Dailies in Seattle and Colombia ran the story as did CBS News, FOXNews, New York Times, Times Online and various bloggers, including Clark Williams-Derry of Sightline Daily from the northwest who thinks that New Zealand is in Australia. Reactions to the stories varied from rabid — Eat the authors! to helpful references to Korean dog-based dishes.
COOK ISLANDS — PATERNALISM IS BACK. The spectre of recolonisation surfaced in the Cook Islands, Niue and Tokelau, protectorates of New Zealand, resulting from the suggestion by NZ government National party MP John Hayes who chairs the influential foreign affairs select committee that they should be administered as local government organisations.
'John Key and Foreign Minister Murray McCully need to rein John Hayes in and make clear to Prime Minister Hon Jim Marurai of the Cook Islands, Premier Toke Tufukia Talagi of Niue, and Ulu Alaki Faipule Foua Toloa, that Hayes is not talking on behalf of the National-led Government, said Labour's Pacific Island Affairs shadow spokesperson Luamanuvao Winnie Laban.

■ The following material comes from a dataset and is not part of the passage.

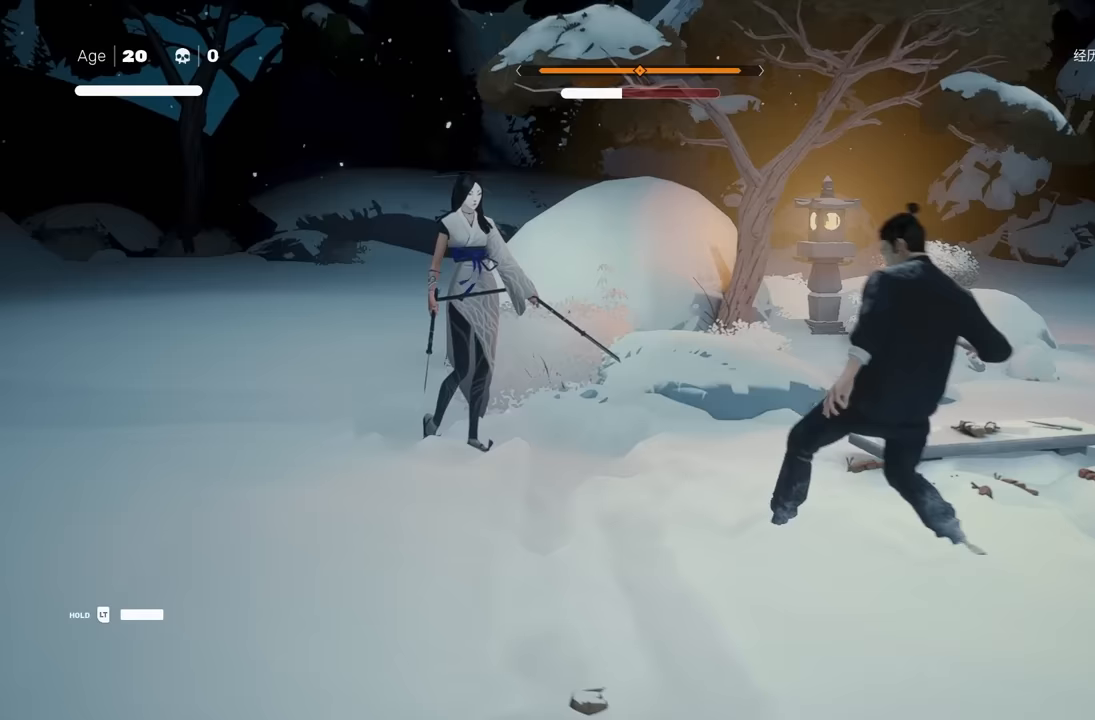
{"buttons": [], "left_stick": "down-right", "right_stick": "center", "events": [[67, "R2", "up"]]}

'John Hayes’ attempt to compare costs between his Wairarapa electorate and the challenges faced by small communities in the Pacific is unrealistic and misleading.
'Such a simplistic approach is astonishing coming from a man who has served as a senior diplomat in the Pacific. Mr Hayes, who has served as New Zealand’s High Commissioner to Papua New Guinea should have a better understanding of the challenges facing these remote islands.

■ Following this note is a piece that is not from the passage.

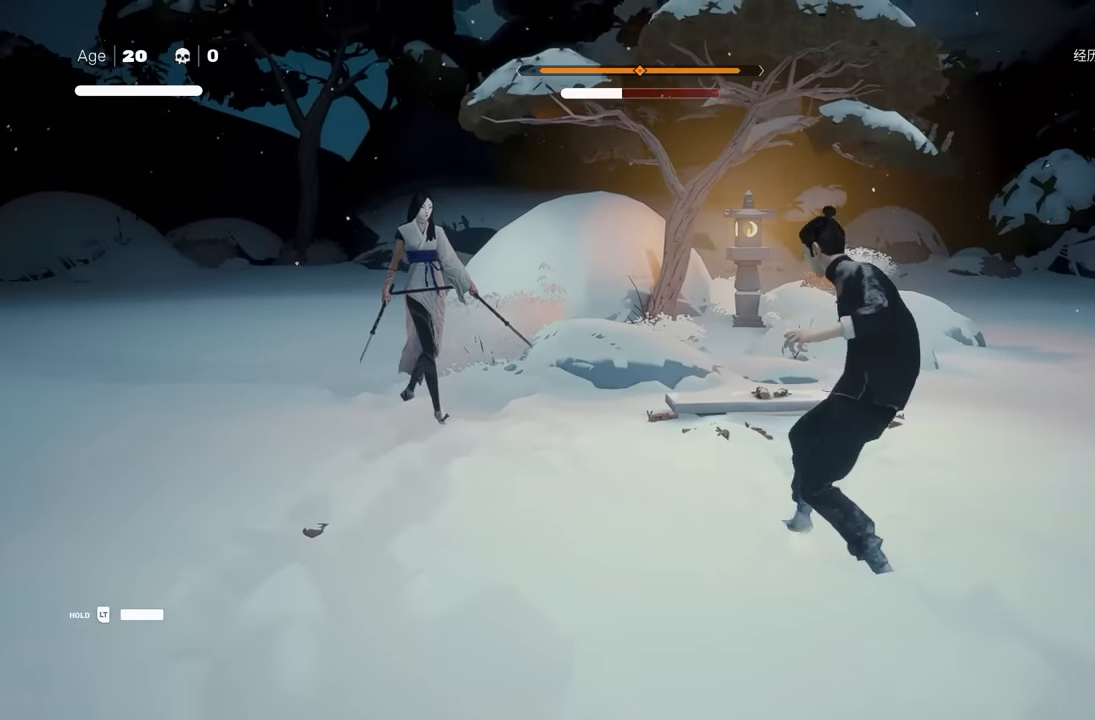
{"buttons": [], "left_stick": "center", "right_stick": "center", "events": [[383, "left_stick", "center"]]}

“It is not in New Zealand’s interests to insult the people and the Governments of Niue, the Cooks and Tokelau. His remarks on Radio New Zealand’s Morning Report could have done New Zealand considerable diplomatic harm' she said.

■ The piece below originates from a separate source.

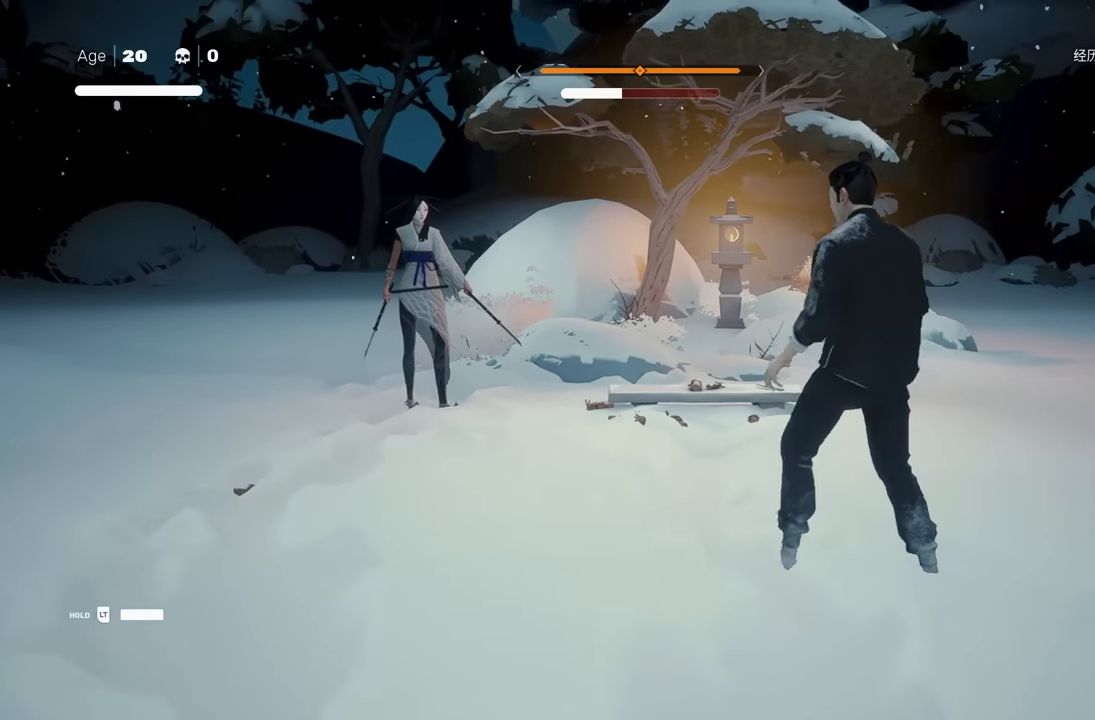
{"buttons": [], "left_stick": "center", "right_stick": "center", "events": []}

FIJI — BUTTON IT UP IN SUVA. Outspokenness has claimed another victim in Fiji. An Australian National University academic, Professor Brij Lal, who was born in Fiji, was banged up soon after talking for ABC Radio about the flurry of tit-for-tat diplomatic expulsions between Fiji, Australia and New Zealand. He gave other media interviews before his arrest, reports Auckland University of Technology's Pacific Media Watch.
The expulsions were triggered by an incident in which a Fiji High Court judge was not immediately granted a visa on medical grounds to take her baby son to New Zealand for medical treatment. Entry to New Zealand and Australia for its government officials is withheld as a sanction against the Bainimarama military regime.
New Zealand's acting Head of Mission in Fiji Todd Cleaver and Australian High Commissioner James Batley were told to go within hours: both countries reacted by declaring the Fijian represenatives in their countries personae non gratae.
TAHITI — DO NOT COLLECT 200 POUNDS!. The French Senate may have condemned 78-year old Gaston Flosse to gaol by lifting his parliamentary immunity as a senator. Tahitipresse reports that he could now be imprisoned as a result of his indictment in a case of embezzlement and corruption during his last presidency of French Polynesia.
HAWAII — TANGATA WHENUA UPSET. The state of Hawai'i has breached its fiduciary obligation to 2 700 native Hawaiians by not placing them on land they were entitled to between 1959 and 1988, reports the Honolulu Advertiser this week. Monetary damages will be determined by the circuit judge who made the ruling but the state is expected to appeal. The Department of Hawaiian Home Lands is the state body responsible. Judge Eden Hifo said there was clear and convincing evidence that breaches by the state were a substantial factor or legal cause of eligible native Hawaiians not being placed on the land.